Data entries
══════════
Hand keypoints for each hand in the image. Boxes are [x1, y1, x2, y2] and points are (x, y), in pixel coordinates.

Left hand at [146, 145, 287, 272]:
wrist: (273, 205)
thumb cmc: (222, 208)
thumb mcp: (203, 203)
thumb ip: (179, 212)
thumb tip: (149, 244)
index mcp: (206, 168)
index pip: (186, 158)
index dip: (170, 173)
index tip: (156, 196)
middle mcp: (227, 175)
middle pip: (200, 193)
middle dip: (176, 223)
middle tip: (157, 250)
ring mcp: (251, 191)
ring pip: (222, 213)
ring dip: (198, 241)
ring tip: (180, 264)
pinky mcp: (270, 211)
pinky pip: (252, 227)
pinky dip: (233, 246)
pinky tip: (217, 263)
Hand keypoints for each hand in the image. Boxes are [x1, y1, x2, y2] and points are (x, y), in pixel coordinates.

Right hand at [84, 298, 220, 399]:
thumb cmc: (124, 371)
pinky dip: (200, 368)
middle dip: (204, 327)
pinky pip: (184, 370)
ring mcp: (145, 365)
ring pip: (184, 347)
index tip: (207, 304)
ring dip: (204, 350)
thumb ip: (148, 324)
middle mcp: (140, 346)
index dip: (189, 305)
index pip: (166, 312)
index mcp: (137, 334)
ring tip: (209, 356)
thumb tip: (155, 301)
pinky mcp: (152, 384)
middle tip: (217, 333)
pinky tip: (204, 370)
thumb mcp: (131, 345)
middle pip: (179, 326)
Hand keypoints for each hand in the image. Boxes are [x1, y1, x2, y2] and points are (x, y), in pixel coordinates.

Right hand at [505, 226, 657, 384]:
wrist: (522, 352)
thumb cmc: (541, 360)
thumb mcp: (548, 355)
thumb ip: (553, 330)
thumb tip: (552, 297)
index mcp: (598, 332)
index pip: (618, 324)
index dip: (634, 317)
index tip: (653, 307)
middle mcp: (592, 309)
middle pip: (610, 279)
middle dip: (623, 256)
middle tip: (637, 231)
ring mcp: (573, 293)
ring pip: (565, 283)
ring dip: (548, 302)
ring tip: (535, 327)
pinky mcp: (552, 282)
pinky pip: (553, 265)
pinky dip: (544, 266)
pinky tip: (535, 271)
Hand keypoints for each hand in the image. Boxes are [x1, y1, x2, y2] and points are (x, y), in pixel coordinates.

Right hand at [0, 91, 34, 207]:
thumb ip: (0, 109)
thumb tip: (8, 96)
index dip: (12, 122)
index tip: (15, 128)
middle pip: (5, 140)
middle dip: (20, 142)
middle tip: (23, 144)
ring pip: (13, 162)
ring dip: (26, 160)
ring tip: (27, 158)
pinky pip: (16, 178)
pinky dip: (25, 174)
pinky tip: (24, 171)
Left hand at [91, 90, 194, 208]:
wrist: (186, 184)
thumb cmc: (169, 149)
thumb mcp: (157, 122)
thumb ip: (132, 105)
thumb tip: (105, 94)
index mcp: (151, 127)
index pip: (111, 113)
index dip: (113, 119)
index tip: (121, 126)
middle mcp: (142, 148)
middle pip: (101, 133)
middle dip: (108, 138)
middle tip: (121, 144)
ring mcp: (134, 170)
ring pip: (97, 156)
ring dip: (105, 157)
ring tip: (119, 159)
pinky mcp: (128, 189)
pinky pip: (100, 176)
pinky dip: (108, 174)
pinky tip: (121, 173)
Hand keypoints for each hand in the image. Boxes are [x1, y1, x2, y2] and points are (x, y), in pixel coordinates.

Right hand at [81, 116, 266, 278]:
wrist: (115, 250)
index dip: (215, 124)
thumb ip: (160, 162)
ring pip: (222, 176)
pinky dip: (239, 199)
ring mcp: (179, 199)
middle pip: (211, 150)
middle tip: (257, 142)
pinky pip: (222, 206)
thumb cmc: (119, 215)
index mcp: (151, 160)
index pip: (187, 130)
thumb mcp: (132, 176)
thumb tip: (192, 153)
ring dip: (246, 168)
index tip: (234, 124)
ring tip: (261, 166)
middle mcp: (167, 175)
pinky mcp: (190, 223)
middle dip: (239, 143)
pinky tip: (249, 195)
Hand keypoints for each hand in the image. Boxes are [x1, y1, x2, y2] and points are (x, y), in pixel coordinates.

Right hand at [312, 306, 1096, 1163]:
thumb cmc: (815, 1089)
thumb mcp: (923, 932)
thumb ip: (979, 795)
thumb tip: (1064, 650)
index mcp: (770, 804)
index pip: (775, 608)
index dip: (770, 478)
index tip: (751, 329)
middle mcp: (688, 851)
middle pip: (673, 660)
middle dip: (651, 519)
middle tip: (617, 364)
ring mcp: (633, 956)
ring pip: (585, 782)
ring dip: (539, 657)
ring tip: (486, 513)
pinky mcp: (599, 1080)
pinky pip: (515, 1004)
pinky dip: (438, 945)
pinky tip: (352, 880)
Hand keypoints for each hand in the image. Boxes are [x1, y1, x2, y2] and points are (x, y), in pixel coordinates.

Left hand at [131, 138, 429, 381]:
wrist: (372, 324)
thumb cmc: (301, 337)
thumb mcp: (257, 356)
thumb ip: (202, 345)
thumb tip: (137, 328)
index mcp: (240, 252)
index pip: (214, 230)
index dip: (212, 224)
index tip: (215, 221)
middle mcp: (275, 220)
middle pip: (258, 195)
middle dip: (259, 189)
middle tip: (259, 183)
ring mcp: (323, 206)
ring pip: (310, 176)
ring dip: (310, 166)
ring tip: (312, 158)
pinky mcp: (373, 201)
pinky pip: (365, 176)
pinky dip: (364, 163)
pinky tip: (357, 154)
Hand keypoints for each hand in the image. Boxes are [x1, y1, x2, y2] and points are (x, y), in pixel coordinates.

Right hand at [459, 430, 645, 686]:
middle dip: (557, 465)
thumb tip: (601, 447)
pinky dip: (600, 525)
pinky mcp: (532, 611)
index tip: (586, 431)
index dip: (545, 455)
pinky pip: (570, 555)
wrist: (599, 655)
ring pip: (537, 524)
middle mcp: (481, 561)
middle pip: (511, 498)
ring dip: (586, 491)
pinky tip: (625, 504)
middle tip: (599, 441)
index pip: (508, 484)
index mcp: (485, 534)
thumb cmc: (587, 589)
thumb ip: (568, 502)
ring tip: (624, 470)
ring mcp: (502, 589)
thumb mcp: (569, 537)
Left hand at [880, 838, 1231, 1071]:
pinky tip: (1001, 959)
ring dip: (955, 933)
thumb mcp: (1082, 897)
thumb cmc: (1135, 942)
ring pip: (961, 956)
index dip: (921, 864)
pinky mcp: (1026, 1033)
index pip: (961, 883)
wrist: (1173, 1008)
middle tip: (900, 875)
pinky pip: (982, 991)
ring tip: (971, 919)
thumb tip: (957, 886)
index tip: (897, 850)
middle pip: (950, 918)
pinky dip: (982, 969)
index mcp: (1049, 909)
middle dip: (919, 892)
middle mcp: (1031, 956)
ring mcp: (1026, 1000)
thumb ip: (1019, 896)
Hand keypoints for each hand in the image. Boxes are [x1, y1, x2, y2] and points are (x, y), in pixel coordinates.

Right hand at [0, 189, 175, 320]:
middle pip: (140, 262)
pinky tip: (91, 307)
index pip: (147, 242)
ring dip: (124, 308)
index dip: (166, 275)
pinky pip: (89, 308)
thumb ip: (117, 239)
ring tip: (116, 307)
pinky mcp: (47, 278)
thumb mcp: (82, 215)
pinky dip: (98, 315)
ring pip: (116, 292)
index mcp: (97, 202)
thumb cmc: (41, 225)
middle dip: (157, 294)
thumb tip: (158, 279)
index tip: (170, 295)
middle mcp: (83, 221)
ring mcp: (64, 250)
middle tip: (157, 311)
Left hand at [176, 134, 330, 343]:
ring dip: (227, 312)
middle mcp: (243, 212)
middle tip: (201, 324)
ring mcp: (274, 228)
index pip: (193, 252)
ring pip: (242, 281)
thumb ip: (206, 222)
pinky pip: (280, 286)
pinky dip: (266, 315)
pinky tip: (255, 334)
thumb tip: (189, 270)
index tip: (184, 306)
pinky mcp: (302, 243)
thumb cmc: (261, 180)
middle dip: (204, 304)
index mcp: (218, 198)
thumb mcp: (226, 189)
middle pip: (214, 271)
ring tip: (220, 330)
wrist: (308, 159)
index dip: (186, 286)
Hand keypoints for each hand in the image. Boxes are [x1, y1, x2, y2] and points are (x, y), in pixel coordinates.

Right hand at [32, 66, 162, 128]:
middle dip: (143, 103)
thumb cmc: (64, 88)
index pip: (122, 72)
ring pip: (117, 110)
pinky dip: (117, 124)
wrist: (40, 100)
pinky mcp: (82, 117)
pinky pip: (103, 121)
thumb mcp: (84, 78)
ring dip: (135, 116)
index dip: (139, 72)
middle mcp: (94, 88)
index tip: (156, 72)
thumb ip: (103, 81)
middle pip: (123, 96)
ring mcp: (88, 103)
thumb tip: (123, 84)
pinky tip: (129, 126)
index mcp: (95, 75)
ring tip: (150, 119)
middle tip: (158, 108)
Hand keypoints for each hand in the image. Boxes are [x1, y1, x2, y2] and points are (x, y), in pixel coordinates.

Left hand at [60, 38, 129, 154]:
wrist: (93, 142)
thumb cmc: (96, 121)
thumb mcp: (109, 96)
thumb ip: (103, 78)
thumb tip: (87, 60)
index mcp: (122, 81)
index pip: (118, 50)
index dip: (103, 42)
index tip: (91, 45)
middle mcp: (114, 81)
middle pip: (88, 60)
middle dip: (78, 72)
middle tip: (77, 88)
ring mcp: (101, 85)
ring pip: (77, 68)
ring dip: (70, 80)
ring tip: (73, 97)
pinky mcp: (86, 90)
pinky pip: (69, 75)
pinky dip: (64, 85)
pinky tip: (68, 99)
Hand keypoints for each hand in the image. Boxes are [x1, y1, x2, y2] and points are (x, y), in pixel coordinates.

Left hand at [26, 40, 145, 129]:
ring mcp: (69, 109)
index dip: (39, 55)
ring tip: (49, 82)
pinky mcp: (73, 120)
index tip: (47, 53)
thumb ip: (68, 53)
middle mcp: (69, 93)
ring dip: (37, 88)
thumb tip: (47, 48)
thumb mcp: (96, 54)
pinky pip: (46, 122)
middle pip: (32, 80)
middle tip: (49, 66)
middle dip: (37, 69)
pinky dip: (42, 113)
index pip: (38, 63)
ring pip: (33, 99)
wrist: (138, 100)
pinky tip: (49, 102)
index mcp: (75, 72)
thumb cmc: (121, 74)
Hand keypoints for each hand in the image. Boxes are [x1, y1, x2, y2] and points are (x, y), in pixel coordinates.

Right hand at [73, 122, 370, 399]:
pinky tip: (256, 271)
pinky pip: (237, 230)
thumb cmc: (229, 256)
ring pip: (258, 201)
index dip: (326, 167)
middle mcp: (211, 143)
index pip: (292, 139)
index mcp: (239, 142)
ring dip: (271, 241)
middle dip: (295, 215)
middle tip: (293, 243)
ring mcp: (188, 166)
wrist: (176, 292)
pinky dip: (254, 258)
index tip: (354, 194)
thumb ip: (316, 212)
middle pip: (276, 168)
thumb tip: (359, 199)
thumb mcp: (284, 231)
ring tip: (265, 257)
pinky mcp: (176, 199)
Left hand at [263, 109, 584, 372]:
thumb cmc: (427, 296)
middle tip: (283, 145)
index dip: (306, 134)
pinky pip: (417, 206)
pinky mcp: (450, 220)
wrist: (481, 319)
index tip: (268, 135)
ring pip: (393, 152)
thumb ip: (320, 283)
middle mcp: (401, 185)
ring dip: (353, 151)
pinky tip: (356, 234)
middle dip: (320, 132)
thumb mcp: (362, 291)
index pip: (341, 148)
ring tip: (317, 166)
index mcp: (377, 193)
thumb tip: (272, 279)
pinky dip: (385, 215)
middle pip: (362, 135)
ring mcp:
══════════
◆ Required action: What are the lines, exactly as written above, from the line with "thumb ip: (553, 330)" to the line with "middle tip: (23, 144)", both included? Output only those.

◆ Response area:
thumb ip: (553, 330)
thumb tip: (552, 297)
index mcp: (598, 332)
index pip: (618, 324)
index dip: (634, 317)
index tip: (653, 307)
middle mcp: (592, 309)
middle pip: (610, 279)
middle dip: (623, 256)
middle tip: (637, 231)
ring mcp: (573, 293)
ring pip: (565, 283)
ring dip: (548, 302)
ring tip: (535, 327)
pinky mcp: (552, 282)
pinky pip: (553, 265)
pinky dip: (544, 266)
pinky tip: (535, 271)
Hand keypoints for each hand in the image. Boxes are [x1, y1, x2, y2] and points are (x, y), in pixel coordinates.

Right hand at [0, 91, 34, 207]:
thumb ip: (0, 109)
thumb tip: (8, 96)
index dip: (12, 122)
index tip: (15, 128)
middle pip: (5, 140)
middle dip: (20, 142)
middle tip: (23, 144)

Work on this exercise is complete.